Q: Can artificial intelligence run the world.
A: No.
I’ve looked at this many different ways, and today I am thinking of the classic film Metropolis . It is, to make it overly simple, the story of a beautiful city of the future run by advanced machines. In the upper classes of society there is utopia and the designer of the city is rightfully proud. In the lower classes of society there is drudgery in service to the machines that keep the city running. One day the machine breaks, killing workers, and the resulting chaos destroys the dream of Metropolis.

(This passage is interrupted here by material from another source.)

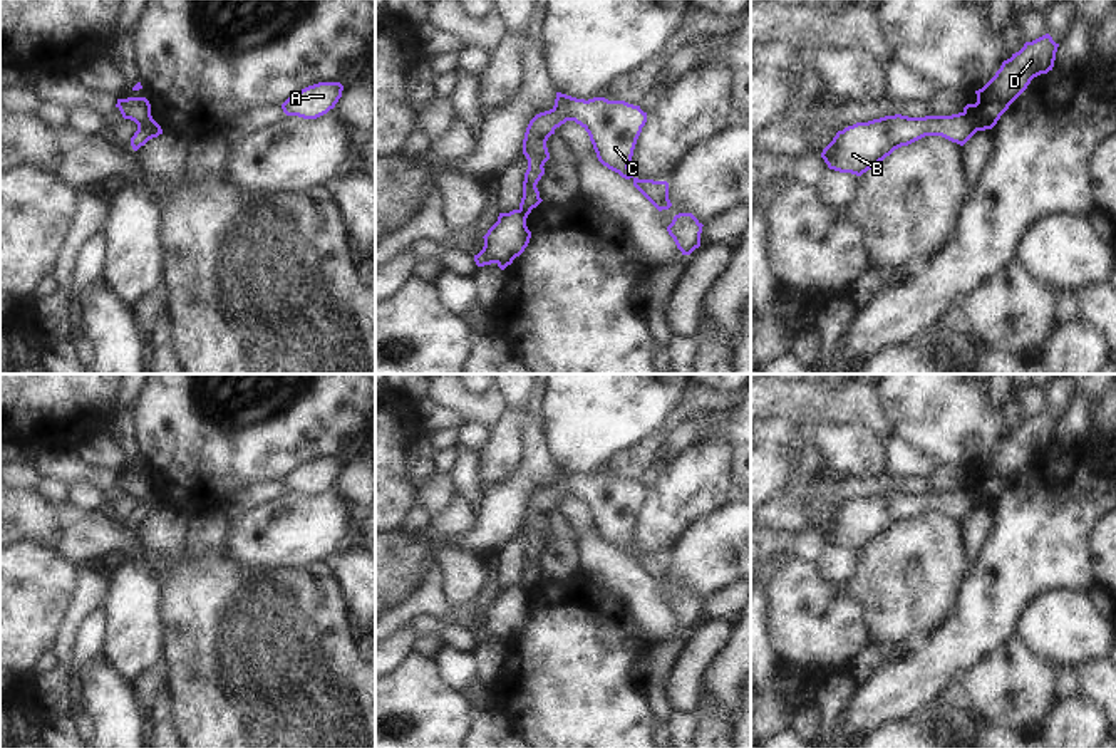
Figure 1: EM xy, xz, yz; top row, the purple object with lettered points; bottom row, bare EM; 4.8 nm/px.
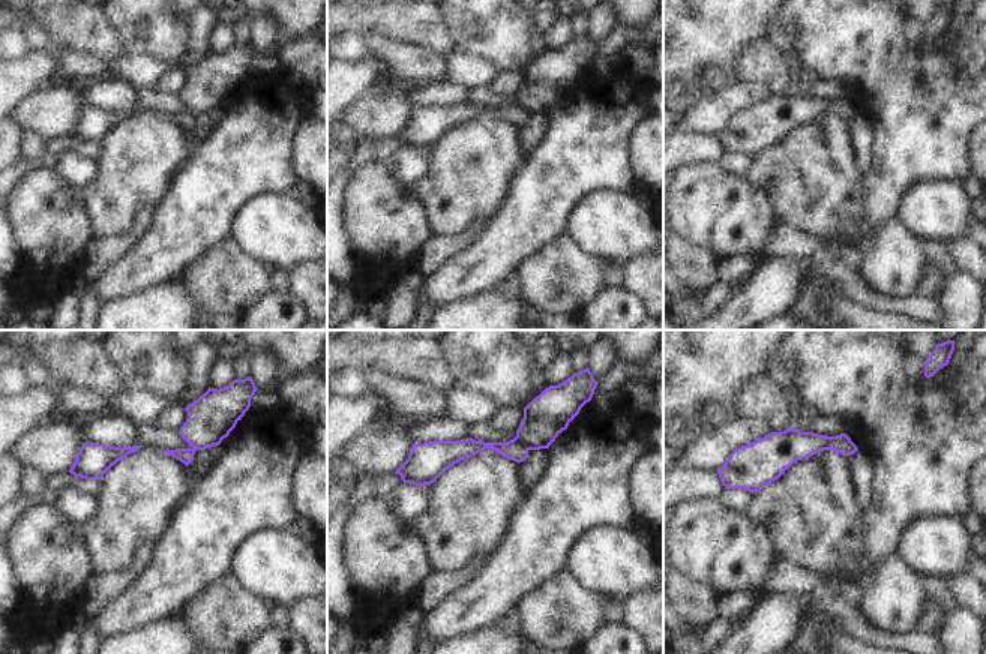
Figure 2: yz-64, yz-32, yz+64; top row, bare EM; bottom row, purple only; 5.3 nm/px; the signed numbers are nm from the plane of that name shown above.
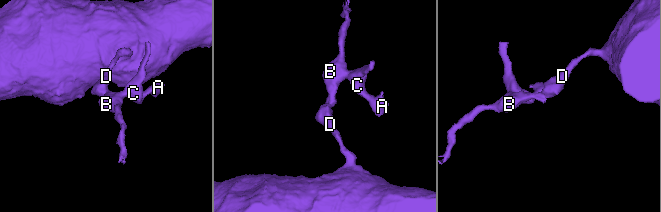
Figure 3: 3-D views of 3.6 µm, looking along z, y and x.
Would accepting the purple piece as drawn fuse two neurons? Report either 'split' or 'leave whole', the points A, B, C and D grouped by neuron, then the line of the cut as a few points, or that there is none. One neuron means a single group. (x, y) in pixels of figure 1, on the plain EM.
split | A B C / D | yz (964, 487), (977, 505)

The second film I am thinking of is part of The Animatrix and it is an origin story of what we currently believe to be our deus ex machina, AI. This story, The Second Renaissance, tells of a future in which humankind refuses to accept machines as equals, banishing them to the Sahara Desert where they ultimately flourish, making better manufactured parts than any humans. Ultimately humans and the machines battle for world supremacy and to destroy the source of the machines’ power, the Sun, human destroy the sky. Thus is born the world we begin to watch as The Matrix.
I can’t tell you much science fiction literature and film has dealt with such questions. They are enormously complex. Nevertheless it really boils down to this. What is more important to you as a human being? Is it that which you can give and receive from other human beings, or that which you can give and receive from machines? The answer, for all of history has been that humans are much more important than machines - and that machines only exist to serve the needs of mankind.
I believe this is consistent even today. The consequence of that means underneath the question of machines running the world is a profound lack of trust in those who are running the world now. Logically then, one must ask the question, who is going to teach machines how to run the world better than humans? In otherwords, which humans will get the trillions of dollars necessary to design, build, and educate machines? Why would they do that for machines and not for humans? You see the paradox.
I say that AIs will not emerge with any intelligence that humans can trust for such matters as security guard duty within the next 40 years. I predict at that point in the future we will be lamenting all of the money wasted on self-driving cars when we could have just built self-driving subways for a lot less money, and having saved many more lives.